> _Stored data entries_:
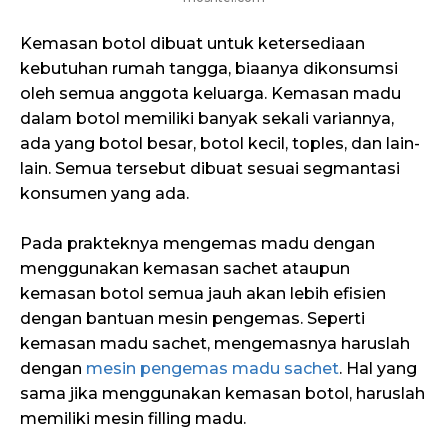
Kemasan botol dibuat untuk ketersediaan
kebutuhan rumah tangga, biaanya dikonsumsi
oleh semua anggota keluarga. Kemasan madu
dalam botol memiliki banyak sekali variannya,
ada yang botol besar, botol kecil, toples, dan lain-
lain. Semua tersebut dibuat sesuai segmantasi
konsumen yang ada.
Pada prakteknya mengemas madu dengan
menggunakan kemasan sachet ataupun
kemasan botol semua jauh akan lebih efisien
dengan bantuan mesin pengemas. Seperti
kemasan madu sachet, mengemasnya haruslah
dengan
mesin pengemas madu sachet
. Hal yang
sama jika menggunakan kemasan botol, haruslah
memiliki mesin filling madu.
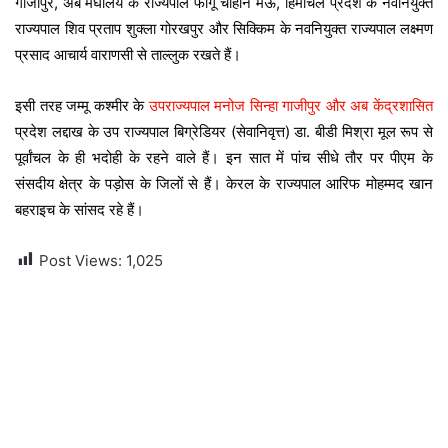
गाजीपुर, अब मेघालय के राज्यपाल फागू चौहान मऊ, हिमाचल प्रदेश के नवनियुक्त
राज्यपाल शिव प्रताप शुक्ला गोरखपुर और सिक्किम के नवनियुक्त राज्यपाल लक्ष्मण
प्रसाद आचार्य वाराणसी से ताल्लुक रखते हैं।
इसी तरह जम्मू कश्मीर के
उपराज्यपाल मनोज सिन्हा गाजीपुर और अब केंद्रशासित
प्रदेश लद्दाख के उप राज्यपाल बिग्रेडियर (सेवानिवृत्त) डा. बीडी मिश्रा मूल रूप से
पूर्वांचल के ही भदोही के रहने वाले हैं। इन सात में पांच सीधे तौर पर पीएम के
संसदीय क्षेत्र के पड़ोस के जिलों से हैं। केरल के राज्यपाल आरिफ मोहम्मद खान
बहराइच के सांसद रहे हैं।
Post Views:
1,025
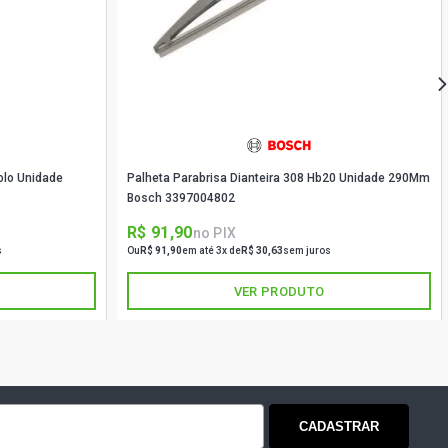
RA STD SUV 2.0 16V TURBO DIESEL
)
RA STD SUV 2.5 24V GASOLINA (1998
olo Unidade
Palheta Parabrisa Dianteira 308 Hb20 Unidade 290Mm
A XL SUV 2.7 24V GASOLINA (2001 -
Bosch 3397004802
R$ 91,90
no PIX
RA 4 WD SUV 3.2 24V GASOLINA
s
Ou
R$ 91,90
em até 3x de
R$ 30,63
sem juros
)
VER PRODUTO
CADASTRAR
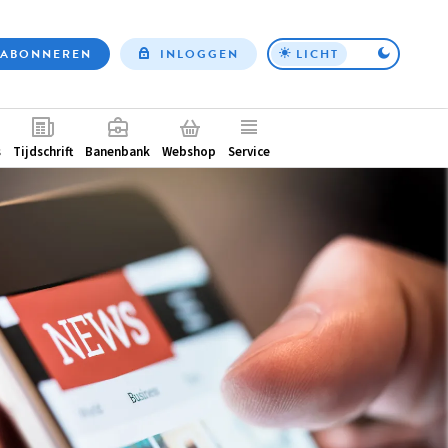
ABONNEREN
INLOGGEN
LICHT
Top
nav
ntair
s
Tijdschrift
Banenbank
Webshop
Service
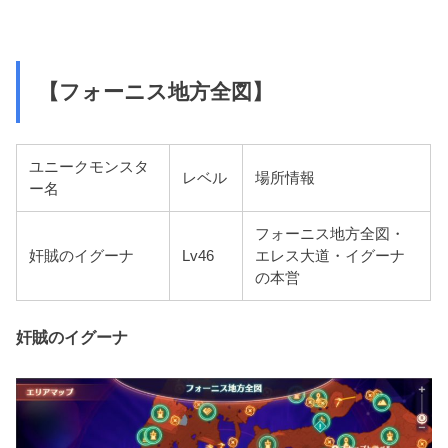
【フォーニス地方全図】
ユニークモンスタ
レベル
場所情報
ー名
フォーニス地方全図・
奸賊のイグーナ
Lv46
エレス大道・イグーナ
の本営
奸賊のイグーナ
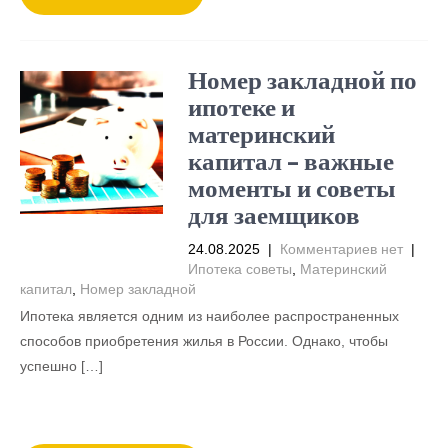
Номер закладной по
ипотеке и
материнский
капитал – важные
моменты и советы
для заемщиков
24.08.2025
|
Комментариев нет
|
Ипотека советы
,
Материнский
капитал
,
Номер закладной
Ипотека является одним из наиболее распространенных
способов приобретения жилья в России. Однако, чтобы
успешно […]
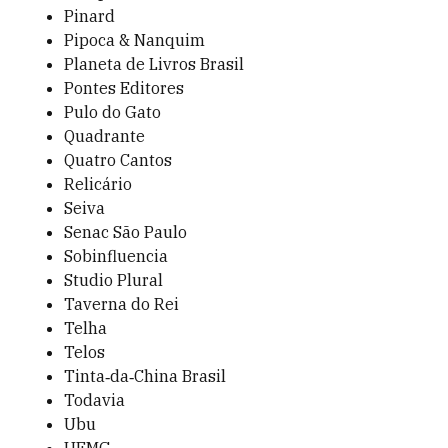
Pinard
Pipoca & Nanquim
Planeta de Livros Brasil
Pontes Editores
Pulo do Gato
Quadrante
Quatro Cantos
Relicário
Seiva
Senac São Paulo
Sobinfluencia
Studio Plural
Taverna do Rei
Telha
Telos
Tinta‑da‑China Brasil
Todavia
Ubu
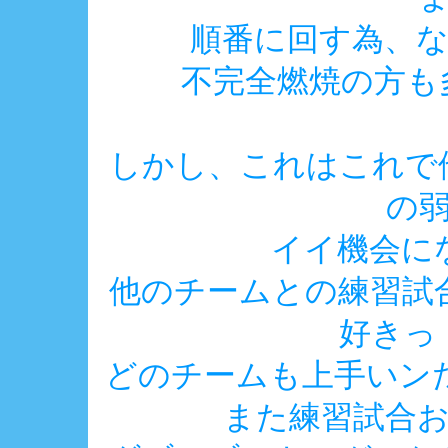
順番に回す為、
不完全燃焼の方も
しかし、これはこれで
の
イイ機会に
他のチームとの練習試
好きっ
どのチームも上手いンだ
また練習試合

> _Request_: Hand back all the entries exactly, leaving out the pictures.

> _Exercise solution_:
Kemasan botol dibuat untuk ketersediaan
kebutuhan rumah tangga, biaanya dikonsumsi
oleh semua anggota keluarga. Kemasan madu
dalam botol memiliki banyak sekali variannya,
ada yang botol besar, botol kecil, toples, dan lain-
lain. Semua tersebut dibuat sesuai segmantasi
konsumen yang ada.
Pada prakteknya mengemas madu dengan
menggunakan kemasan sachet ataupun
kemasan botol semua jauh akan lebih efisien
dengan bantuan mesin pengemas. Seperti
kemasan madu sachet, mengemasnya haruslah
dengan
mesin pengemas madu sachet
. Hal yang
sama jika menggunakan kemasan botol, haruslah
memiliki mesin filling madu.
गाजीपुर, अब मेघालय के राज्यपाल फागू चौहान मऊ, हिमाचल प्रदेश के नवनियुक्त
राज्यपाल शिव प्रताप शुक्ला गोरखपुर और सिक्किम के नवनियुक्त राज्यपाल लक्ष्मण
प्रसाद आचार्य वाराणसी से ताल्लुक रखते हैं।
इसी तरह जम्मू कश्मीर के
उपराज्यपाल मनोज सिन्हा गाजीपुर और अब केंद्रशासित
प्रदेश लद्दाख के उप राज्यपाल बिग्रेडियर (सेवानिवृत्त) डा. बीडी मिश्रा मूल रूप से
पूर्वांचल के ही भदोही के रहने वाले हैं। इन सात में पांच सीधे तौर पर पीएम के
संसदीय क्षेत्र के पड़ोस के जिलों से हैं। केरल के राज्यपाल आरिफ मोहम्मद खान
बहराइच के सांसद रहे हैं।
Post Views:
1,025
RA STD SUV 2.0 16V TURBO DIESEL
)
RA STD SUV 2.5 24V GASOLINA (1998
olo Unidade
Palheta Parabrisa Dianteira 308 Hb20 Unidade 290Mm
A XL SUV 2.7 24V GASOLINA (2001 -
Bosch 3397004802
R$ 91,90
no PIX
RA 4 WD SUV 3.2 24V GASOLINA
s
Ou
R$ 91,90
em até 3x de
R$ 30,63
sem juros
)
VER PRODUTO
CADASTRAR
ABONNEREN
INLOGGEN
LICHT
Top
nav
ntair
s
Tijdschrift
Banenbank
Webshop
Service
【フォーニス地方全図】
ユニークモンスタ
レベル
場所情報
ー名
フォーニス地方全図・
奸賊のイグーナ
Lv46
エレス大道・イグーナ
の本営
奸賊のイグーナ
Номер закладной по
ипотеке и
материнский
капитал – важные
моменты и советы
для заемщиков
24.08.2025
|
Комментариев нет
|
Ипотека советы
,
Материнский
капитал
,
Номер закладной
Ипотека является одним из наиболее распространенных
способов приобретения жилья в России. Однако, чтобы
успешно […]
Pinard
Pipoca & Nanquim
Planeta de Livros Brasil
Pontes Editores
Pulo do Gato
Quadrante
Quatro Cantos
Relicário
Seiva
Senac São Paulo
Sobinfluencia
Studio Plural
Taverna do Rei
Telha
Telos
Tinta‑da‑China Brasil
Todavia
Ubu
順番に回す為、
不完全燃焼の方も
しかし、これはこれで
の
イイ機会に
他のチームとの練習試
好きっ
どのチームも上手いンだ
また練習試合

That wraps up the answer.